Se retiró la monja y salí yo de la sala. Al llegar al portal me crucé con el padre Fulgencio, tipo insignificante, con aire hipócrita y empalagoso. Comprendí que era él porque dijo que venía de las Escuelas Pías de San Antón.

Tomé un coche, marché a la calle de las Rejas y conté a María Cristina lo infructuoso de la conferencia.

—Me lo figuraba —dijo ella—; veremos lo que hace Isabel. Supongo que no se dejará engañar por esa embaucadora y ese escolapio idiota.

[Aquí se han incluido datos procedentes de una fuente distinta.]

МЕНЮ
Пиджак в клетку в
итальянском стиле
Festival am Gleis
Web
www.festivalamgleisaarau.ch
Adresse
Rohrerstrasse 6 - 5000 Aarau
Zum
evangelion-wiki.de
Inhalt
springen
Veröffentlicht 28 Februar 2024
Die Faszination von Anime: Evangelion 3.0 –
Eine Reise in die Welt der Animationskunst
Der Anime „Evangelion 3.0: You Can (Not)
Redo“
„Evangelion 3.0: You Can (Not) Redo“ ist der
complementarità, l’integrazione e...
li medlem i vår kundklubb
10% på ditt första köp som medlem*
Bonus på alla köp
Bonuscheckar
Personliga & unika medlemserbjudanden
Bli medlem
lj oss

En esto no acertó, porque Isabel II se dejó engañar y aceptó el Ministerio «relámpago», que duró unas cuantas horas.

Cuando le dije a María Cristina que encontraba cierto parecido entre sor Patrocinio y el rey consorte, Don Francisco de Asís, quedó muy preocupada.

—Quizá ese parecido casual es el que produce la simpatía que manifiesta mi yerno.

—Puede que sí.

Al volver Narváez al Poder, fracasado el Ministerio «relámpago», mandó prender a la monja y al padre Fulgencio y los desterró. En la plaza de Jesús hubo durante dos días gran jaleo. La Policía tuvo que rodear el convento; grupos de paisanos querían pegarle fuego. Se decían cosas terribles de la monja de las llagas, a quien llamaban en chunga Soplatocino, y del rey, a quien apodaban Doña, Paquita. Estuve en la plazuela en el momento en que la religiosa salió del convento con una compañera, dos curas y dos enviados del gobernador.

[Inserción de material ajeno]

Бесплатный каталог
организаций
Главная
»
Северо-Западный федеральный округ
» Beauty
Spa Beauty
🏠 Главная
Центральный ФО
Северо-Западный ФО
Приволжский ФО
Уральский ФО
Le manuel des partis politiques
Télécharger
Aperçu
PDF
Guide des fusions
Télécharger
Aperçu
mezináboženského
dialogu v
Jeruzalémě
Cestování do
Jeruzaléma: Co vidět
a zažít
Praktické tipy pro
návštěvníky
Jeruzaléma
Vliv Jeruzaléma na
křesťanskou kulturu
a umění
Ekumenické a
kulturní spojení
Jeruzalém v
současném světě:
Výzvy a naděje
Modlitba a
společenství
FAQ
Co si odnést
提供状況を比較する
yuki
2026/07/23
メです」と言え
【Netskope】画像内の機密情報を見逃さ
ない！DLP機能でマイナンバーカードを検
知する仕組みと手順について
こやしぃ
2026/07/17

Sor Patrocinio iba más pálida que de ordinario, con una expresión de terquedad y de cólera. A mí me debió de reconocer. Habló de una manera breve y rápida a una de las hermanas, entró en el coche, se cerró de golpe la portezuela y el carruaje, seguido de otros dos, tomó por la calle del Fúcar.

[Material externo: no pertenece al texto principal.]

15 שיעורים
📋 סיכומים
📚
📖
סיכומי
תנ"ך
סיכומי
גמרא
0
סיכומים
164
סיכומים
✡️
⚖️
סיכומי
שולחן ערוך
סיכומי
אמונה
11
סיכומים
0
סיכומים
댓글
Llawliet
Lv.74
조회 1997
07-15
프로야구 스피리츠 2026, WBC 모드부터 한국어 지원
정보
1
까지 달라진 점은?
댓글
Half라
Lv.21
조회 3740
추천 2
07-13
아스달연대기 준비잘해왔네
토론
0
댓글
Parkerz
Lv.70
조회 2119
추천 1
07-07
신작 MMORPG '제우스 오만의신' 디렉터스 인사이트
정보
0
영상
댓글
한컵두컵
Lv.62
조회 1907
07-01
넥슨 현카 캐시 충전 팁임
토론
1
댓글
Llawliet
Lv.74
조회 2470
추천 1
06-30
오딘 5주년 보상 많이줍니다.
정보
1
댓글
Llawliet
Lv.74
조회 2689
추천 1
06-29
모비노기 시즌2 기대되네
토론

Poco después se levantó el destierro a los que habían intervenido en el Ministerio «relámpago» y fueron volviendo a Madrid. Sor Patrocinio, al convento de Leganitos, donde obtuvo de nuevo la gracia de los reyes y ejerció una gran influencia.

Del padre Fulgencio se dijo que retornó de Archidona, donde estaba relegado, a Madrid, en la diligencia, con un traje muy mundano, en compañía de una actriz y haciendo chistes que querían ser ingeniosos. Poco después, el padre Fulgencio fue nombrado obispo, que era la mayor de sus ilusiones, en Cartagena.

Hecha esta gestión poco afortunada con sor Patrocinio, ya no me volvieron a encomendar ninguna otra.